= StudBudz =

Social media influencer duo

StudBudz is the name of both a Twitch livestream and the backcourt duo of former Minnesota Lynx teammates Courtney Williams and Natisha Hiedeman. The pair gained widespread attention in 2025 through their unscripted streaming content and high-profile presence at the WNBA All-Star Game in Indianapolis, Indiana.

== History ==
Williams and Hiedeman met during Hiedeman's rookie season with the Connecticut Sun when Williams was in her fourth season there. They play the same position on the team (guard), and Williams became a mentor for Hiedeman. The pair often affectionately refer to themselves as "twins" to acknowledge their deep friendship but also as a nod to the twin cities Minneapolis–Saint Paul, and also the Minnesota Twins baseball team.

In June 2025, Williams and Hiedeman launched an Instagram account and a Twitch channel to document their adventures playing on the road and chatting about everyday things.
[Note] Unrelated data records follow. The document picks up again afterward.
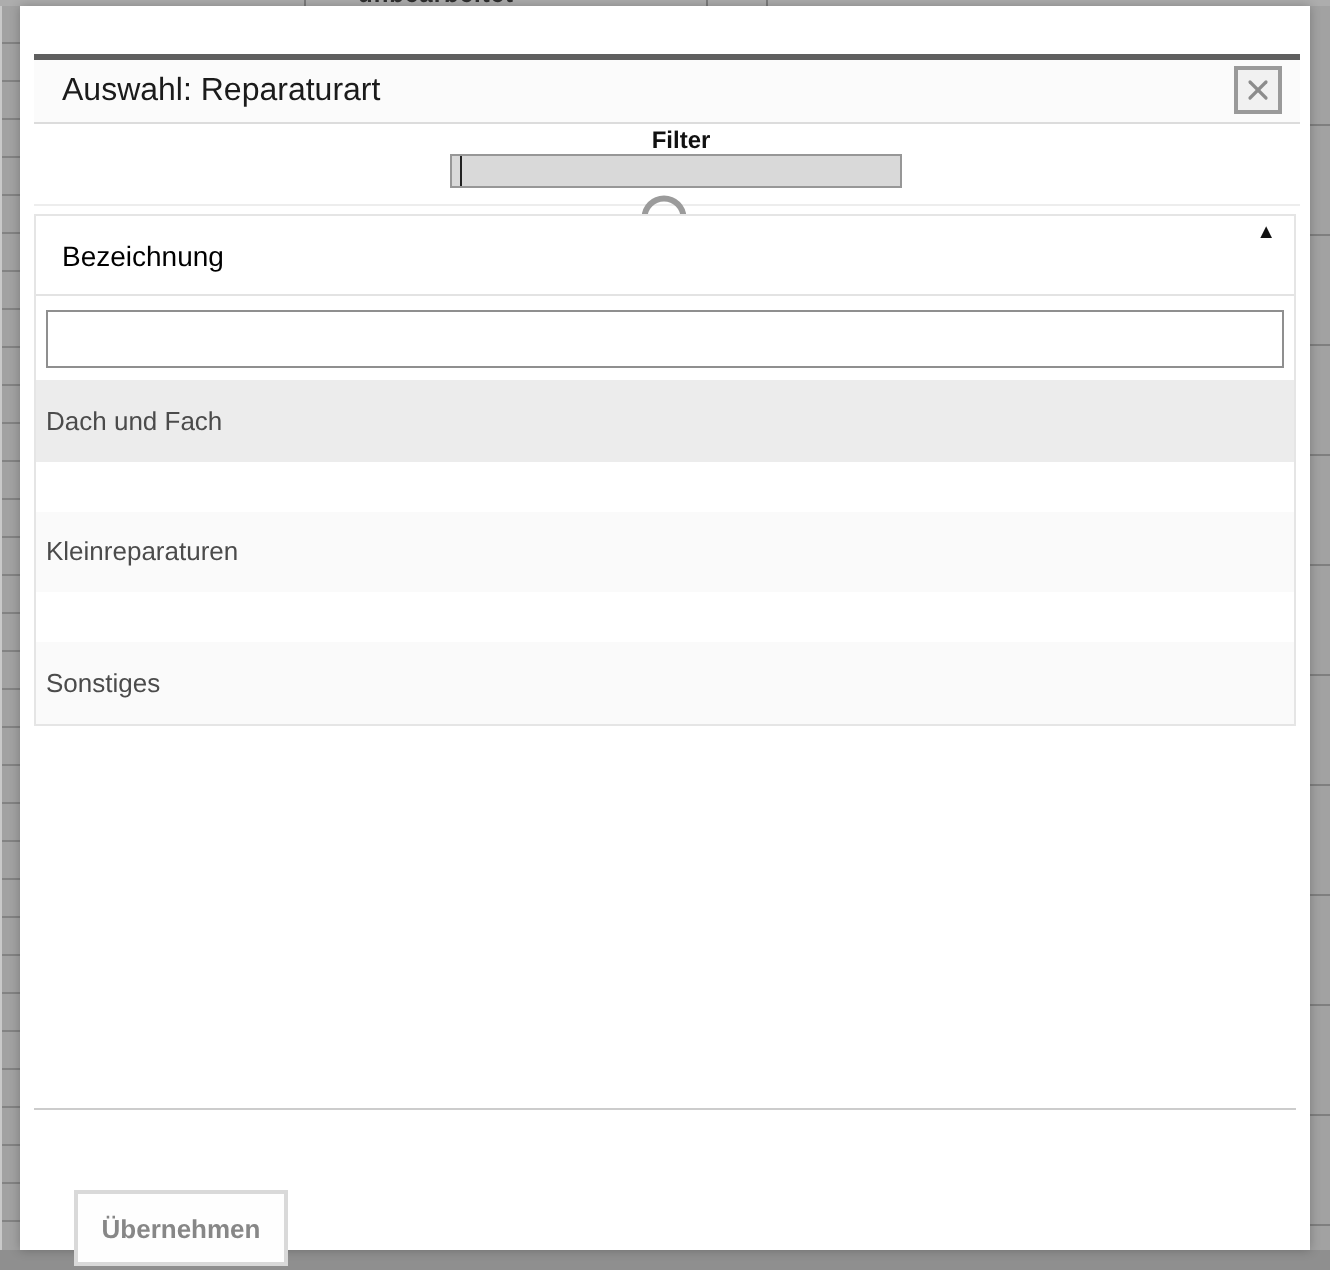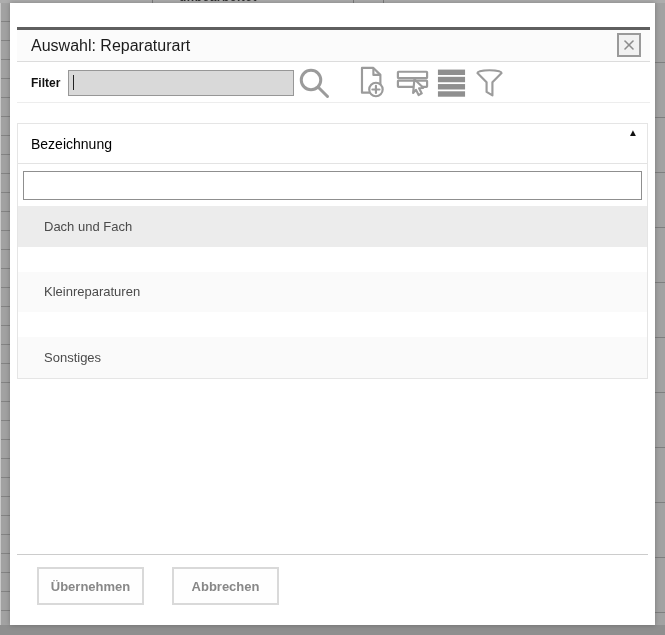--- a/index.html
+++ b/index.html
@@ -30,7 +30,7 @@
     border:2px solid #9a9a9a; display:flex; align-items:center; justify-content:center; cursor:pointer; }
 
   .filterbar { position:absolute; left:7px; top:60px; width:633px; height:40px; background:#fff;
-    border-bottom:1px solid #ededed; display:flex; align-items:center; }
+    border-bottom:1px solid #ededed; display:flex; align-items:center;flex-direction:column; }
   .filter-label { font-size:12px; font-weight:bold; color:#111; margin-left:14px; }
   .filter-input { margin-left:8px; width:226px; height:26px; background:#d9d9d9; border:1px solid #979797;
     display:flex; align-items:center; }

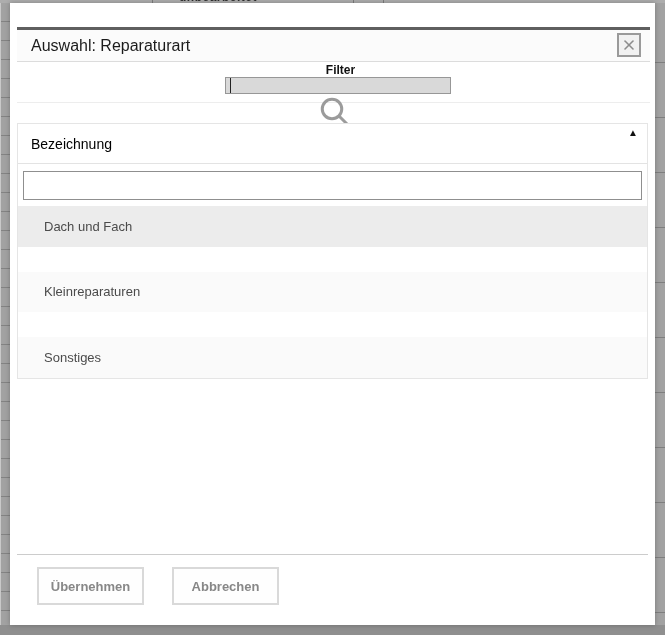--- a/index.html
+++ b/index.html
@@ -42,7 +42,7 @@
   .icon.rows   { margin-left:7px; }
   .icon.funnel { margin-left:7px; }
 
-  .table { position:absolute; left:7px; top:120px; width:631px; border:1px solid #e5e5e5; background:#fff; }
+  .table { position:absolute; left:7px; top:104px; width:631px; border:1px solid #e5e5e5; background:#fff; }
   .thead { position:relative; height:40px; border-bottom:1px solid #e3e3e3; display:flex; align-items:center; }
   .th-label { font-size:14px; color:#000; margin-left:13px; }
   .sort-arrow { position:absolute; right:9px; top:4px; font-size:10px; color:#111; line-height:10px; cursor:pointer; }

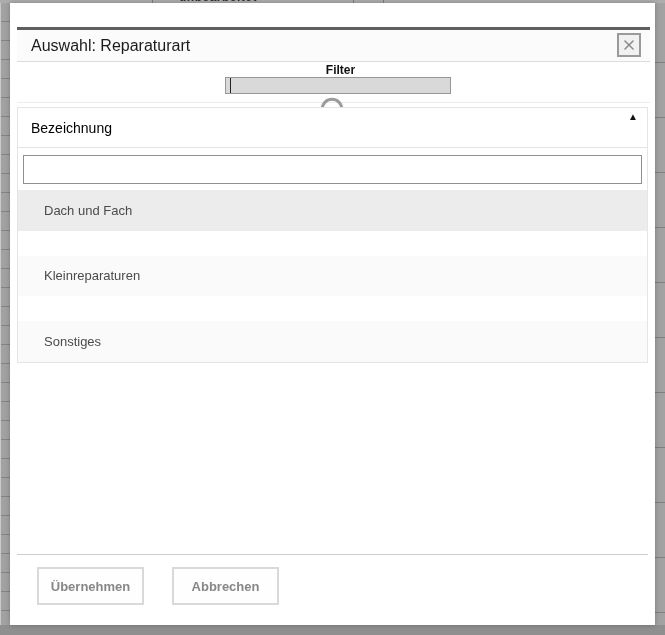--- a/index.html
+++ b/index.html
@@ -50,7 +50,7 @@
   .tfilter input { margin:0 5px; width:100%; height:29px; border:1px solid #8f8f8f; background:#fff;
     font-size:13px; font-family:"Liberation Sans", sans-serif; padding:0 5px; outline:none; }
   .trow { height:40.6px; display:flex; align-items:center; font-size:13px; color:#4b4b4b;
-    padding-left:26px; cursor:pointer; }
+    padding-left:5px; cursor:pointer; }
   .trow.odd  { background:#ececec; }
   .trow.even { background:#fafafa;margin-top:25px; }
 

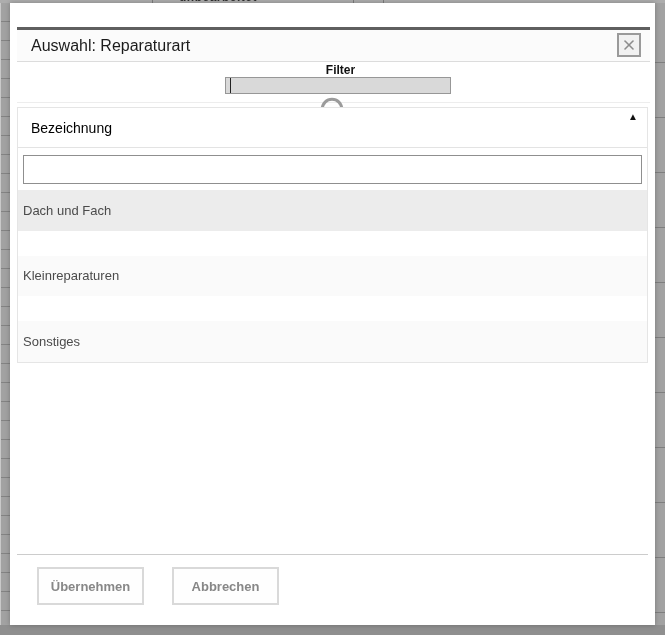--- a/index.html
+++ b/index.html
@@ -55,7 +55,7 @@
   .trow.even { background:#fafafa;margin-top:25px; }
 
   .footer-rule { position:absolute; left:7px; top:551px; width:631px; height:1px; background:#cccccc; }
-  .btn { position:absolute; top:564px; height:38px; width:107px; background:#fefefe;
+  .btn { position:absolute; top:592px; height:38px; width:107px; background:#fefefe;
     border:2px solid #d9d9d9; color:#878787; font-size:13px; font-weight:bold;
     font-family:"Liberation Sans", sans-serif; cursor:pointer; }
   .btn.apply  { left:27px; }

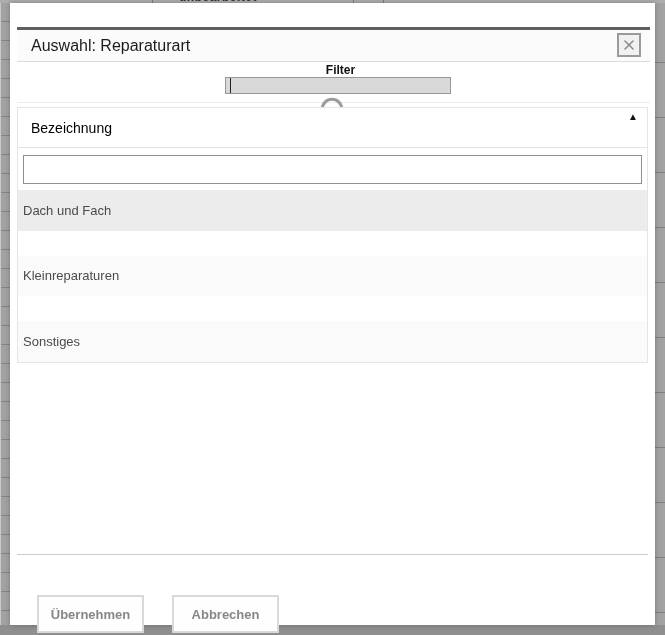--- a/index.html
+++ b/index.html
@@ -148,7 +148,6 @@
 
   <div class="footer-rule"></div>
   <button class="btn apply">Übernehmen</button>
-  <button class="btn cancel">Abbrechen</button>
 </div>
 
 </body></html>

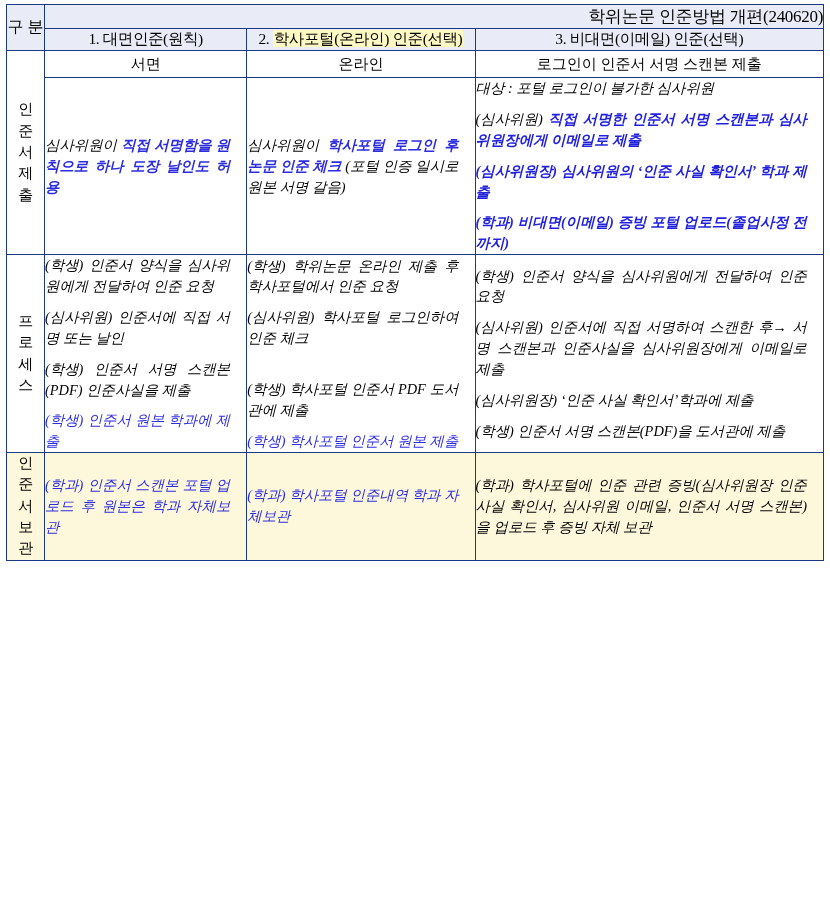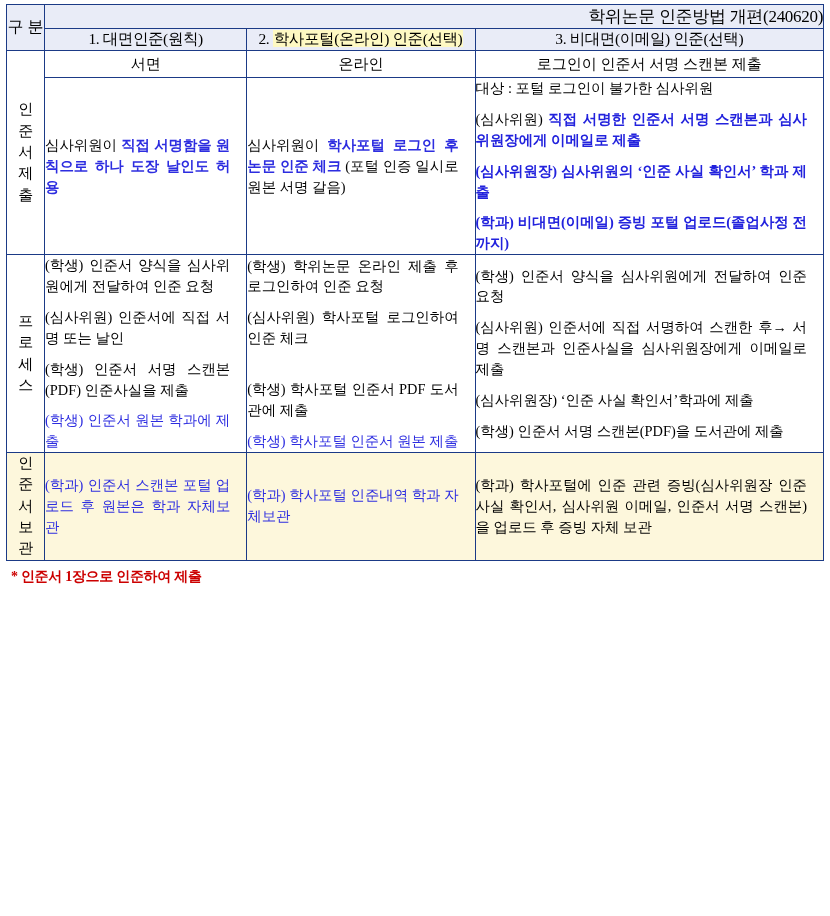--- a/index.html
+++ b/index.html
@@ -87,6 +87,7 @@
   }
   .cell p {
     margin: 0 16px 10px 0;
+    font-style: italic;
   }
   .cell p:last-child { margin-bottom: 0; }
 

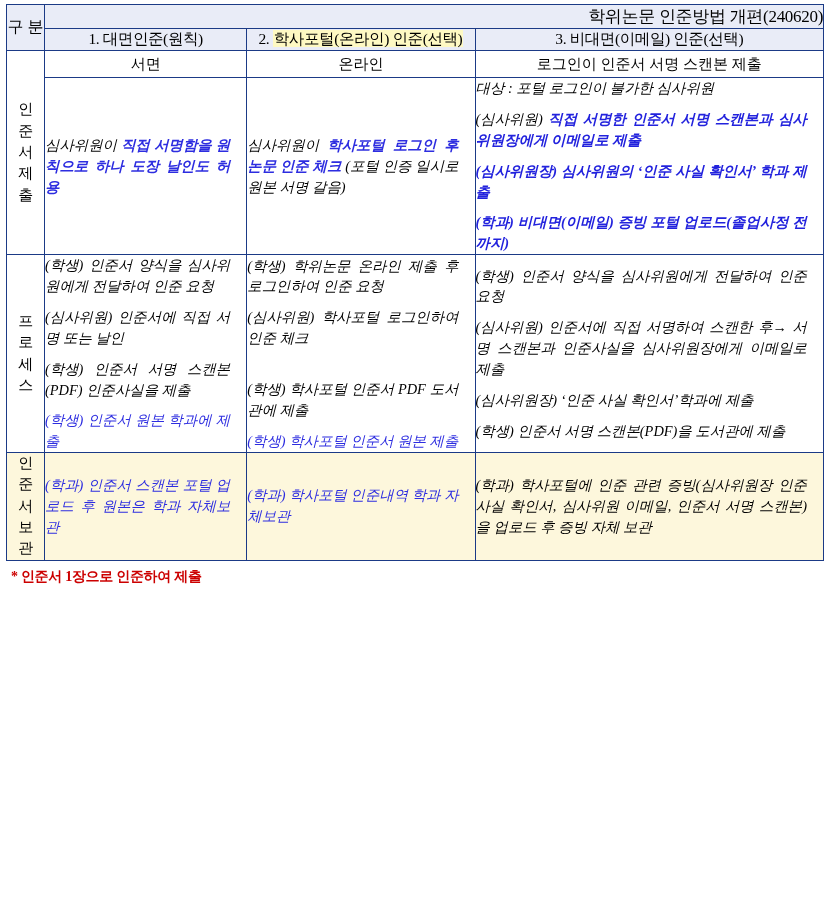--- a/index.html
+++ b/index.html
@@ -188,7 +188,7 @@
           <p class="blue">(학생) 인준서 원본 학과에 제출</p>
         </td>
         <td class="cell">
-          <p>(학생) 학위논문 온라인 제출 후 로그인하여 인준 요청</p>
+          <p>(학생) 학위논문 온라인 제출 후 학사포털에서 인준 요청</p>
           <p>(심사위원) 학사포털 로그인하여 인준 체크</p>
           <p class="spacer-sm"></p>
           <p>(학생) 학사포털 인준서 PDF 도서관에 제출</p>

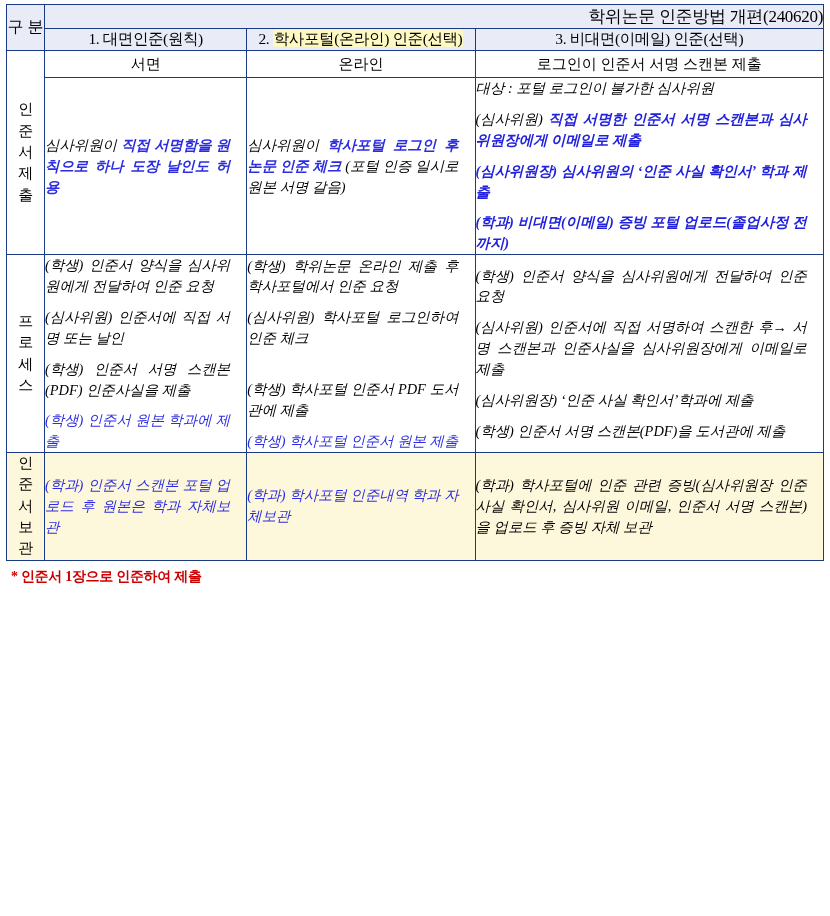--- a/index.html
+++ b/index.html
@@ -223,7 +223,6 @@
     </tbody>
   </table>
 
-  <div class="footnote">* 인준서 1장으로 인준하여 제출</div>
 
 </div>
Hiedeman suggested the name "StudBudz," which alludes to their identities as "studs," a term used within the African-American LGBTQ community to describe more masculine-presenting women as opposed to those who present as "femme."

StudBudz became popular quickly due to their unscripted everyday content, such as travel diaries, team practices, hotel routines, hair-dye experiments, game reactions to other teams, and informal interviews with teammates and competitors. By August, the Twitch channel reached over 78,000 followers; and the Instagram account had over 110,000 followers.

=== 2025 WNBA All-Star game ===
The 2025 WNBA All-Star Weekend in Indianapolis marked a turning point for StudBudz. Prior to the event, Williams and Hiedeman promised that if one of them was selected as an All-Star, they would commit to a continuous 72-hour livestream. When Williams earned an All-Star selection, the duo followed through on the pledge with Hiedeman recording video from behind the player's bench while Williams played in the Sunday All-Star game.

Off the court, the uninterrupted broadcast streamed even while they slept in the team hotel, capturing behind-the-scenes aspects of the weekend, including parties and glimpses of players before a collective bargaining meeting. Guests such as WNBA Commissioner Cathy Engelbert, Indiana Pacers guard Tyrese Haliburton, Indiana Fever guard Caitlin Clark, and many others made spontaneous appearances.

The stream drew over 300,000 views across the weekend and further boosted the StudBudz's visibility. One video even surpassed 500,000 views.

== Cultural impact ==
StudBudz has been credited with reshaping narratives around WNBA culture, by embracing Williams' and Hiedeman's LGBTQ+ identities, which marks a shift in the league. Minnesota Lynx head coach Cheryl Reeve, who also is gay, has openly supported Williams' and Hiedeman's efforts, often noting that the WNBA once suppressed that representation. Further, commentators have pointed to StudBudz as an example of how authentic player-driven media, like those found on Instagram, can amplify diverse stories within women's sports.

As of September 2025, the StudBudz have sponsorships, brand deals, or merchandise partnerships with TOGETHXR, Playa Society, DoorDash, and the Knickerbocker Hotel in New York City.

Their signature matching pink hair, adopted during the summer of 2025, also became a recognizable symbol of the brand.

In August 2025, the StudBudz appeared on the cover of SLAM magazine.